Although a State Department official said China had not been singled out, the report gave more attention to Beijing's policies than to any other government's. Following a 1996 government directive "to suppress unauthorized religious groups and social organizations," said the report, "Chinese authorities in some areas made strong efforts to crack down on the activities of unregistered Catholic and Protestant movements in 1996-97." China requires the official registration of religious groups, but Catholics aligned with Rome and many Protestant churches have declined to comply. They say registration means compromising religious freedom because the government places restraints on doctrinal teachings and activities.
China's unregistered churches often meet in private homes and are known as "house churches." U.S. Christian activists who have long criticized Chinese policies toward Christians say more Chinese belong to the underground congregation than to registered churches. The report stated that house churches have been raided and that leaders "were detained for lengthy investigation, and some were beaten." Local Chinese authorities, the report continued, have used threats, property demolition, interrogation, arrest and "reform-through-education sentences' to carry out Beijing's policy of suppression.

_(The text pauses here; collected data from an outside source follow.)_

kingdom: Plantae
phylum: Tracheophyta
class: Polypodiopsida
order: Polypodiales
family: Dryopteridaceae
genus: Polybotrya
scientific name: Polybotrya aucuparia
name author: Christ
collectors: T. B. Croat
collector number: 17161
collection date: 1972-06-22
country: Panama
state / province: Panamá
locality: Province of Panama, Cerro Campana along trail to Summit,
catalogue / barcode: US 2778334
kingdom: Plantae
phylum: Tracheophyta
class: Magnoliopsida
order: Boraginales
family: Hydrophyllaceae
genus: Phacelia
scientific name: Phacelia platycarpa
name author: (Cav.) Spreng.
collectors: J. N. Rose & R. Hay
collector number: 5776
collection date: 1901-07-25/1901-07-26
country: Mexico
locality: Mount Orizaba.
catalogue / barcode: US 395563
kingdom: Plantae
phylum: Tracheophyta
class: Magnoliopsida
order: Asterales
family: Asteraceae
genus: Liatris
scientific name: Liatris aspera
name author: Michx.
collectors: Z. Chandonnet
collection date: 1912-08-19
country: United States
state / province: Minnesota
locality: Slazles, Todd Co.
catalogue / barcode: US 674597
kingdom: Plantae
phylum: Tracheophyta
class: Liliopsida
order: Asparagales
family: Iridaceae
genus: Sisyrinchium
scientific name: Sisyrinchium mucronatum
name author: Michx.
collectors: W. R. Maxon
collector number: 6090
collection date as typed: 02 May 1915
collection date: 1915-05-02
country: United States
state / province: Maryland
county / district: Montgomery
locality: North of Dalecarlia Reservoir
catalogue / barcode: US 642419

Nina Shea, a Catholic activist in Washington with the human rights group Freedom House, contended that the report could mark a turning point in the effort to galvanize support for Chinese Christians, who she said number more than 40 million. "This report is very important because it has created a peg for people to take note of the issue," she said. "This lends important credibility to what we've been saying all along." According to Shea, China persecutes unregistered Christians more for political than theological concerns. "Chinese official no longer regard religion as the opiate of the masses, but they fear religion because they cannot control it," she said. "Christianity stresses the dignity of the individual, which is something the government rejects."
Joan Brown Campbell, general secretary of the National Council of Churches, said the report "makes it clear that we have to take a hard look at the plight of the unregistered churches. This makes it crystal clear that they are being persecuted." Campbell's comment is noteworthy because the NCC has fostered relationships with leaders of registered church groups and has tended to favor a policy of dimplomat discretion about religious liberty in China. The NCC recently hosted a delegation from China's Religious Affairs Bureau that included Ye Xiao-Wen, the director general of the RAB. An NCC news report quoted Ye as saying July 18 in New York that "the situation of religion in China is the best it has been in 20 years." During those same comments Ye attributed questions being raised about religion in China to politicking over whether the U.S. should grant most-favored-nation trading status to China.
Speaking at a news conference July 22, John Shattuck, an assistant secretary of state, maintained that the State Department's report was not intended to single out China. Nonetheless, he said, "those who are seeking to exercise basic rights of freedom of religion in China as elsewhere should take heart" from the report's release. Several Muslim-ruled countries, Russia and other formerly communist and still-communist countries also were criticized in the 83-page report. The report took note of a proposed Russian law -- vetoed July 22 by President Boris Yeltsin -- that would have denied full legal status to all faiths other than that nation's traditional religions, Russsian Orthodoxy, Judaism, Islam and Buddhism.
In Saudi Arabia, freedom of religion is nonexistent and non-Muslims face arrest for engaging in religious activities, the report stated. In Pakistan, "Muslim mobs" have destroyed Christian homes and churches, and Christians have been sentenced to death for alleged blasphemy stemming from comments judged anti-Islamic, the report added. In Sudan, which has been wracked by civil war between the Muslim north and the Christian and animist south, churches have been closed, ministers have been harassed, and "there are report that many Christians are victims of slave raids and forced conversion" to Islam.